The front of the musala was plastered with MAS banners. The top one gave Ramadan greetings, the banner below stated the mission of MAS. The imam ended with a group dua in Arabic. Bay Ridge is known to be a predominantly Arab community. But today at the mosque, we noticed a very large Desi population. It seemed like the Desi’s felt comfortable. I overheard them sharing thoughts on Musharraf and Nawaz Shareef in Punjabi.


Most of the volunteers were young kids, about 12 to 16. They placed cups with dates in them on this random counter inside the musala. I wondered, why would they need a counter in the prayer area?



After we broke our fast and prayed Maghrib, Aman came up to me and said. “Dude, this used to be a banquet hall.”

And that’s when it all started to make sense. Why else would there be random mirrors on the wall? The chandelier? And, of course, the obtrusive counter.

The whole center was in the process of being converted into a full fledged mosque.


We had dinner in the prayer area. They served us rice, meat, beans and a salad in a nice box. The meal was very tasty, or as Aman would say “money!”


We chatted with the director of the mosque, Hesham, as we ate up. I asked him how long this masjid has been around. Turns out the center has been in development since 2002! I was a little hurt to hear that. I thought to myself, thing long and still not done with renovations?

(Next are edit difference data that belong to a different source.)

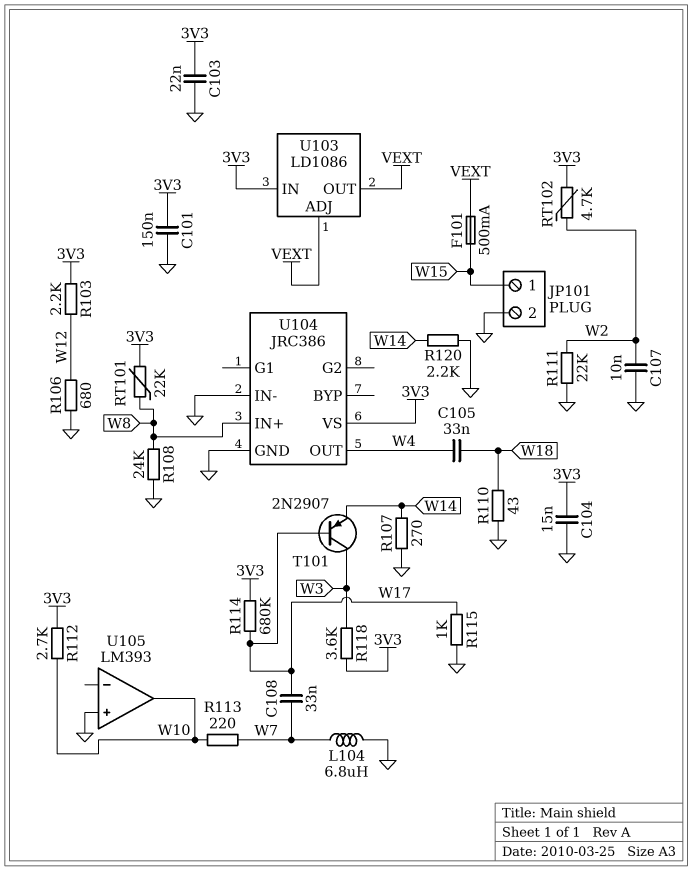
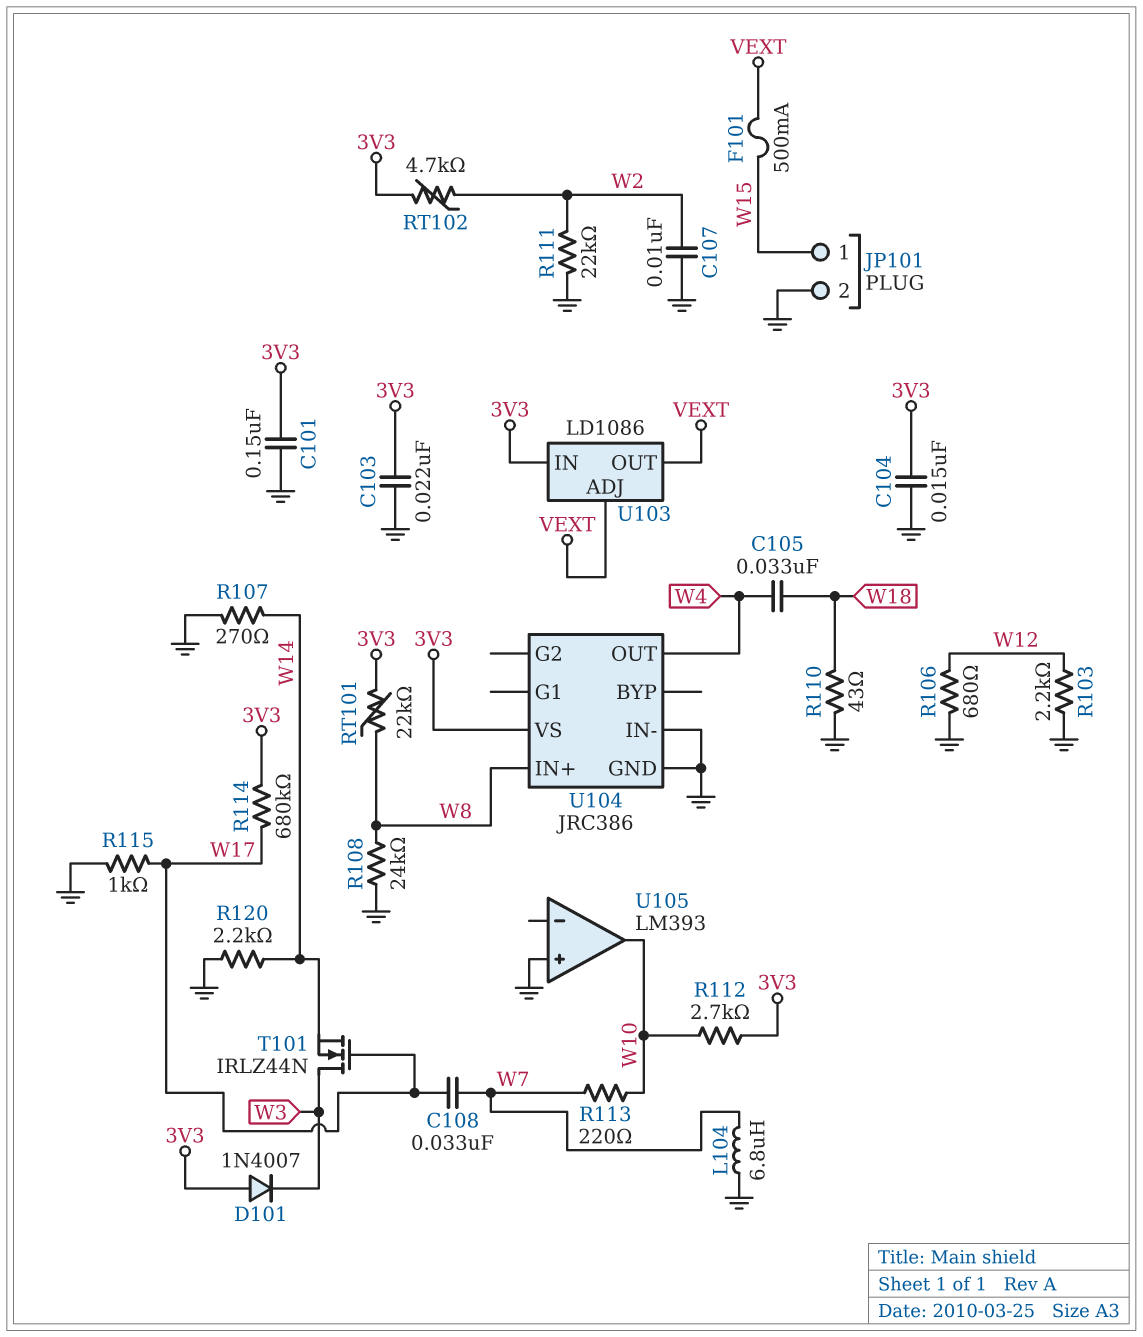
D101: none -> diode 1N4007 (A 3V3, K W3)
R103: 2.2k (3V3, W12) -> 2.2k (GND, W12)
R118: 3.6k (3V3, W3) -> none
T101: PNP 2N2907 (B W17, C W3, E W14) -> NMOS IRLZ44N (G W17, D W3, S W14)

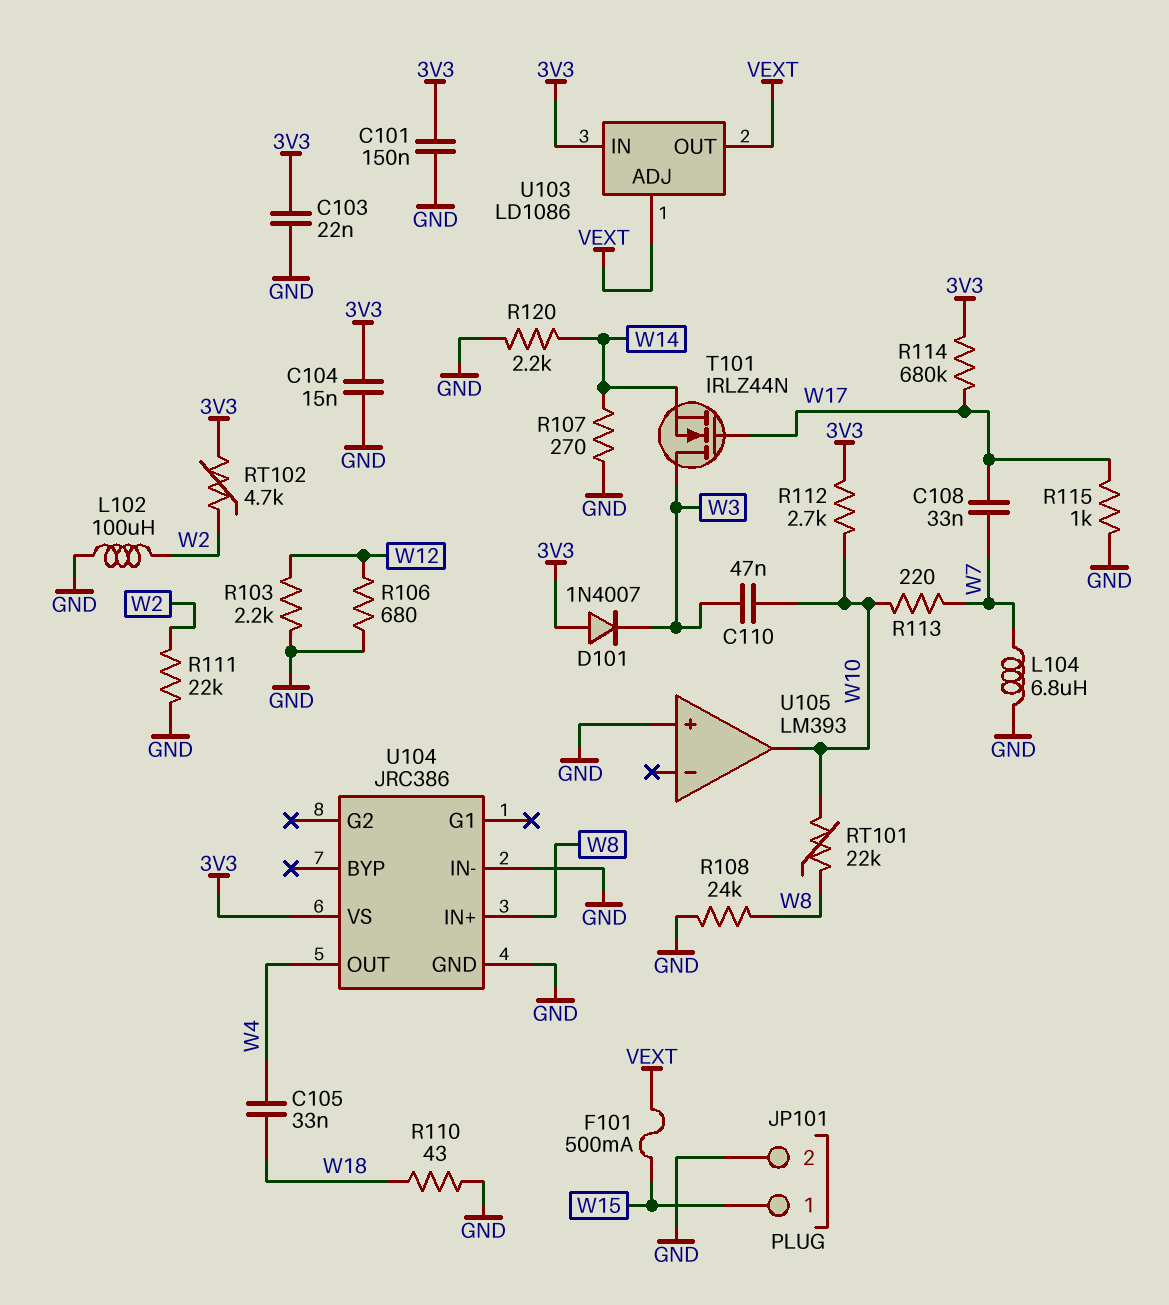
C107: 10nF (GND, W2) -> none
C110: none -> 47nF (W3, W10)
L102: none -> 100uH (GND, W2)
RT101: 22k (3V3, W8) -> 22k (W8, W10)

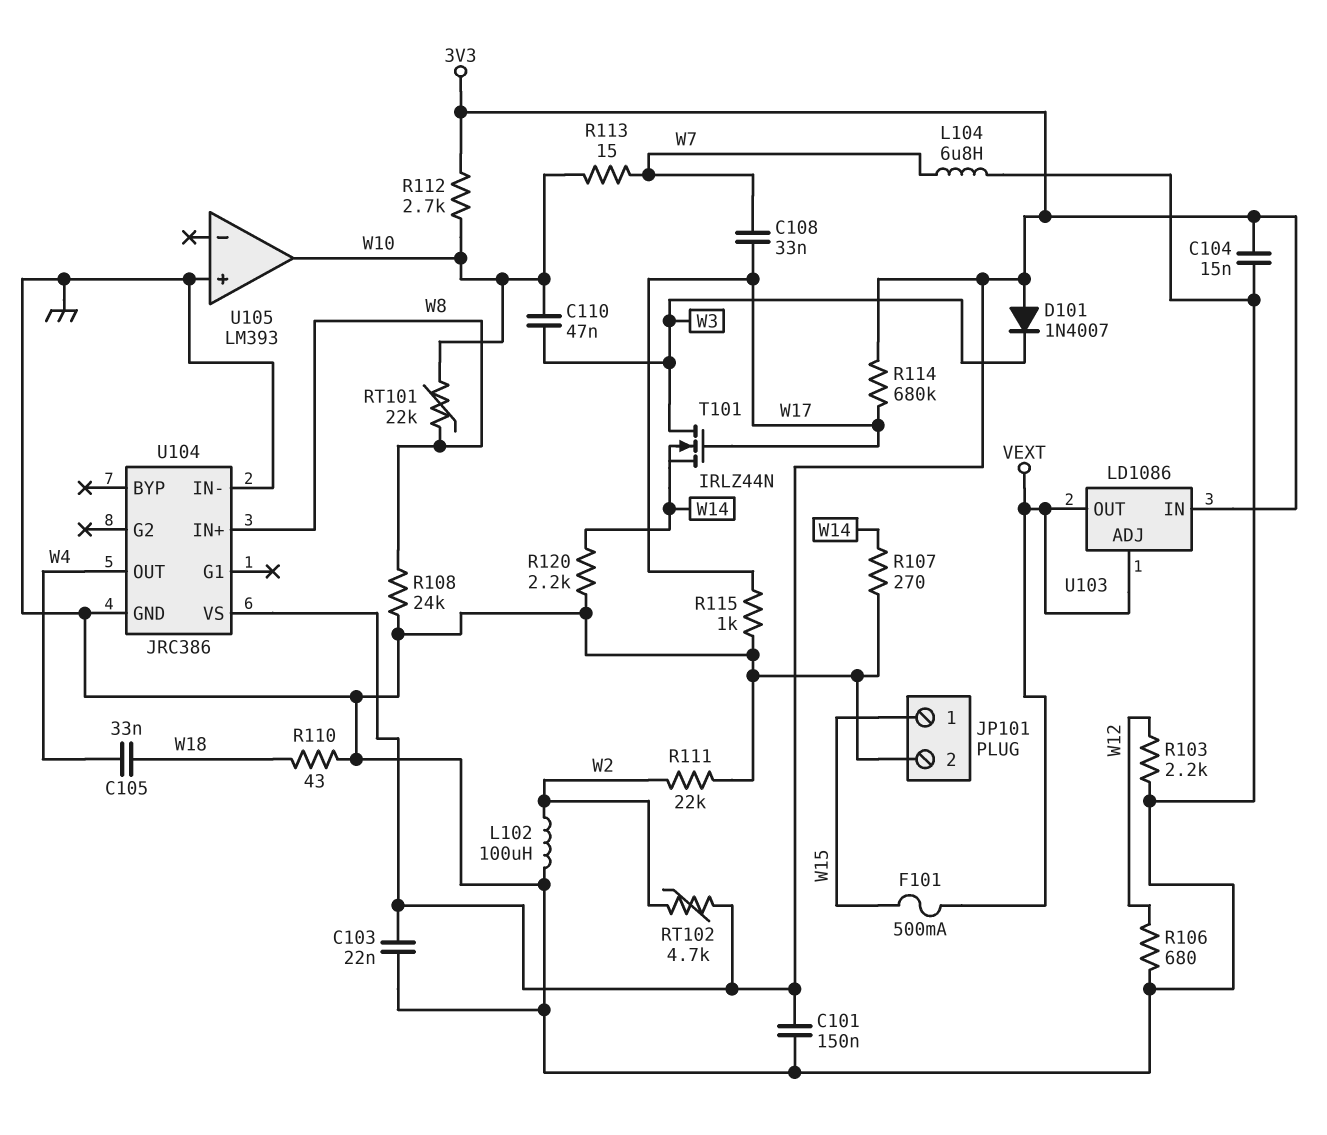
R113: 220 (W7, W10) -> 15 (W7, W10)

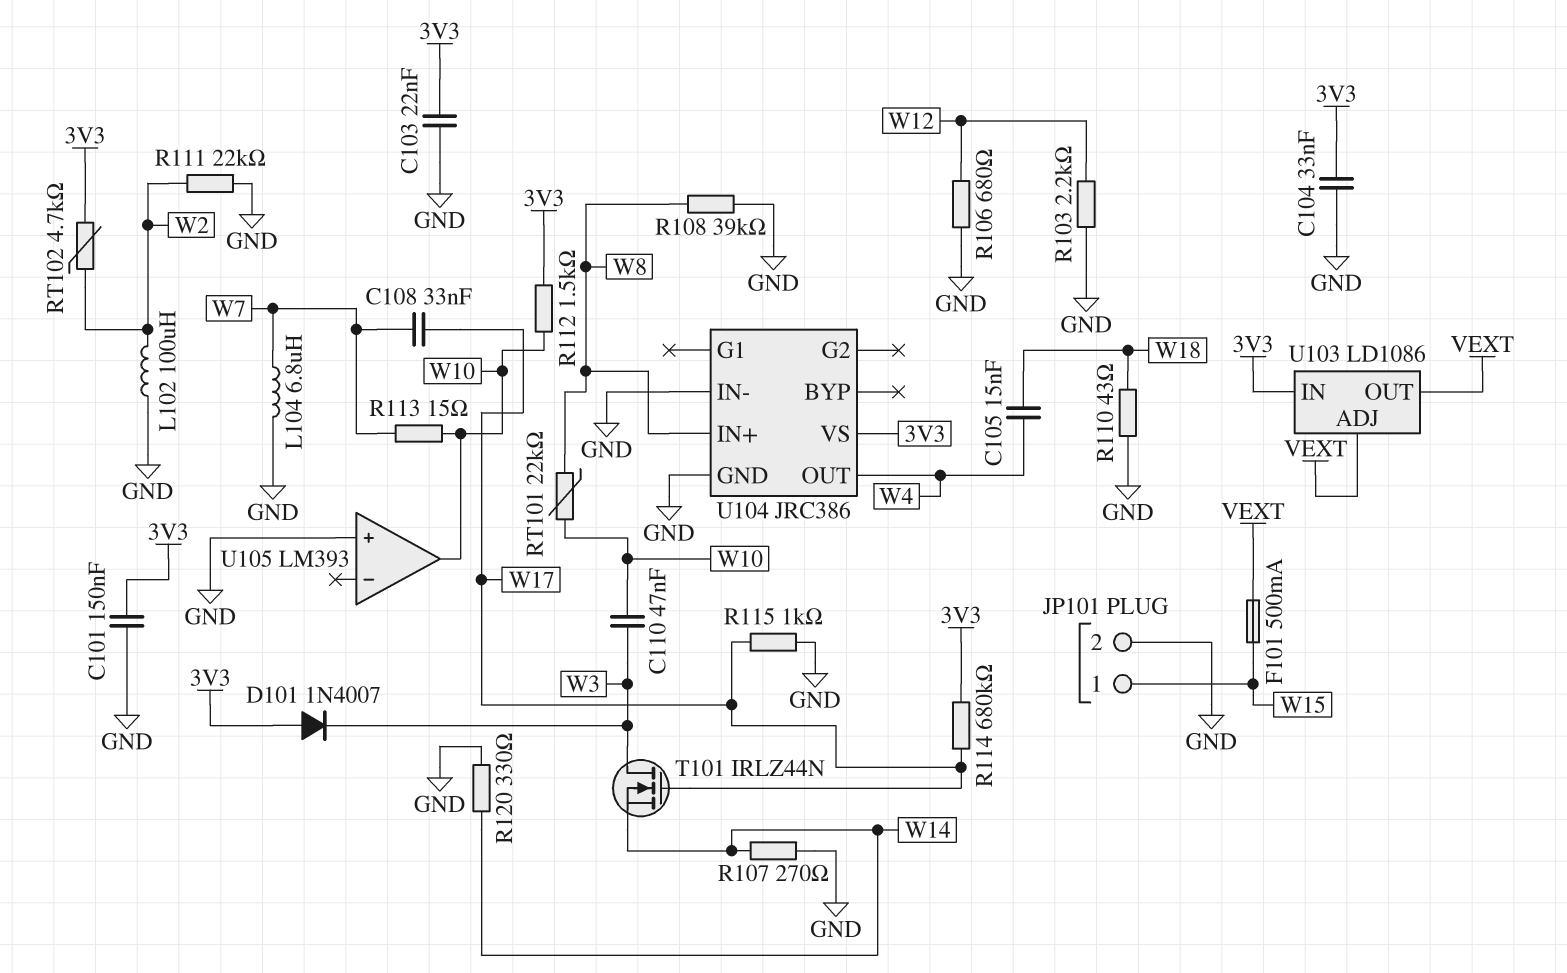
C104: 15nF (3V3, GND) -> 33nF (3V3, GND)
C105: 33nF (W4, W18) -> 15nF (W4, W18)
R108: 24k (GND, W8) -> 39k (GND, W8)
R112: 2.7k (3V3, W10) -> 1.5k (3V3, W10)
R120: 2.2k (GND, W14) -> 330 (GND, W14)

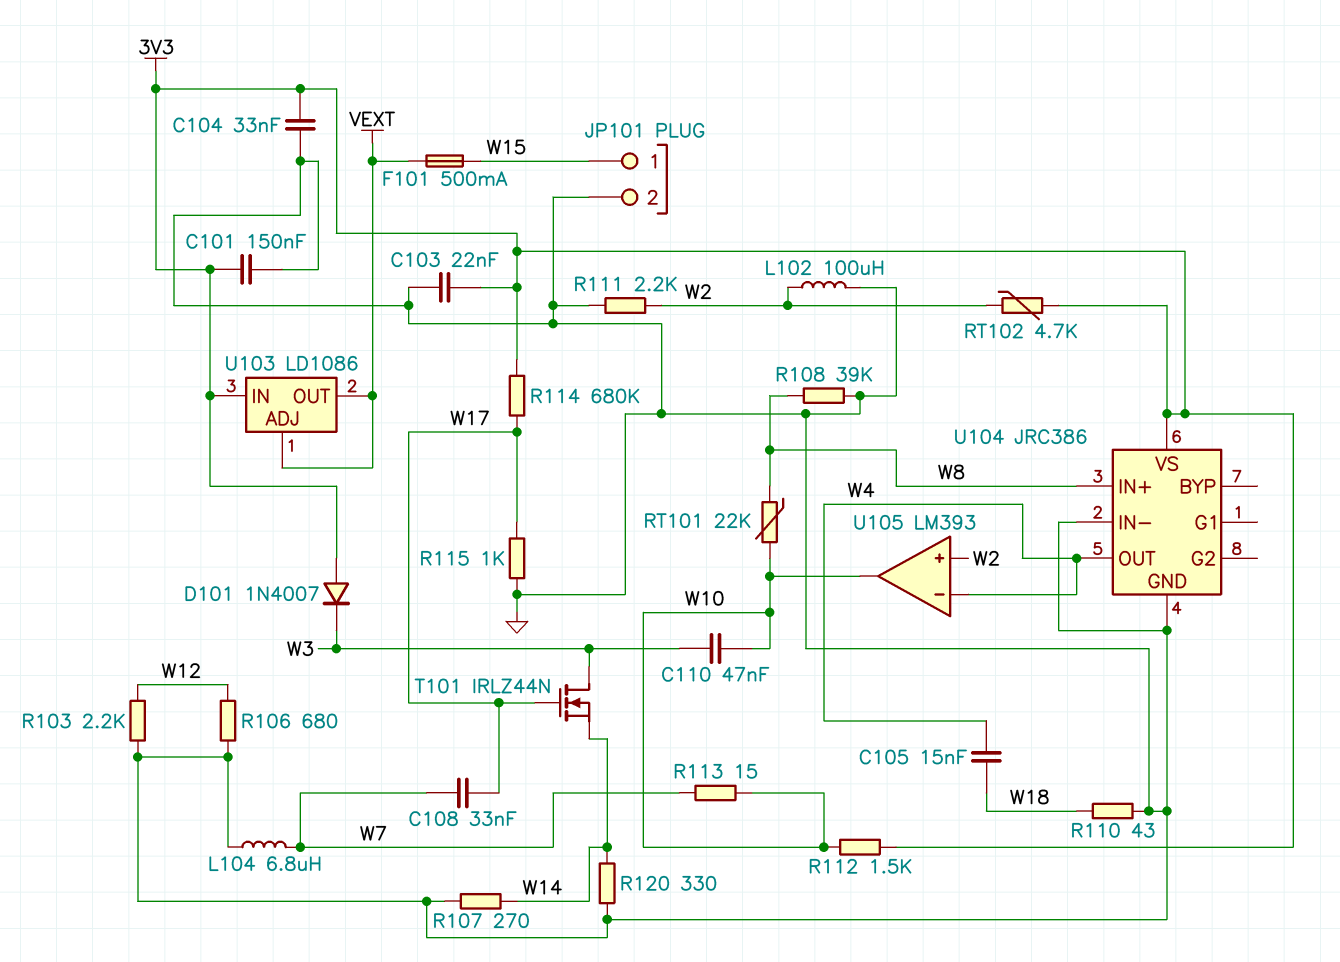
R111: 22k (GND, W2) -> 2.2k (GND, W2)
U105 pin in+: GND -> W2
U105 pin in-: none -> W4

After we finished our dinner, we took the elevator down to the main floor, passed through a couple of more construction areas, and we…err I made a slight detour into another sister’s area. In the lobby of the mosque, Aman stopped and pointed out the photos on the wall. The bulletin board showcased photos from the youth activities that took place in the center. The one photo that struck us the most was this little Muslim girl in a karate suit kicking butt. Finally, we thought, girls being allowed to participate in such activities. What’s more beautiful than a hijabi Chuck Norris?

I looked closely at the photo and noticed construction still taking place in the background. That’s when it hit me – the masjid was going through a massive renovation, but that didn’t stop them from continuing to put on great iftaars, informative classes and, most importantly, youth activities. Amazingly, they aren’t letting the construction get in their way.

Come to think of it, the American Muslim community is still a work in progress. It’ll take us a while to get the wudu areas right, to develop gender parity and create stronger ties with the larger community. But until we get there, please pardon our dust.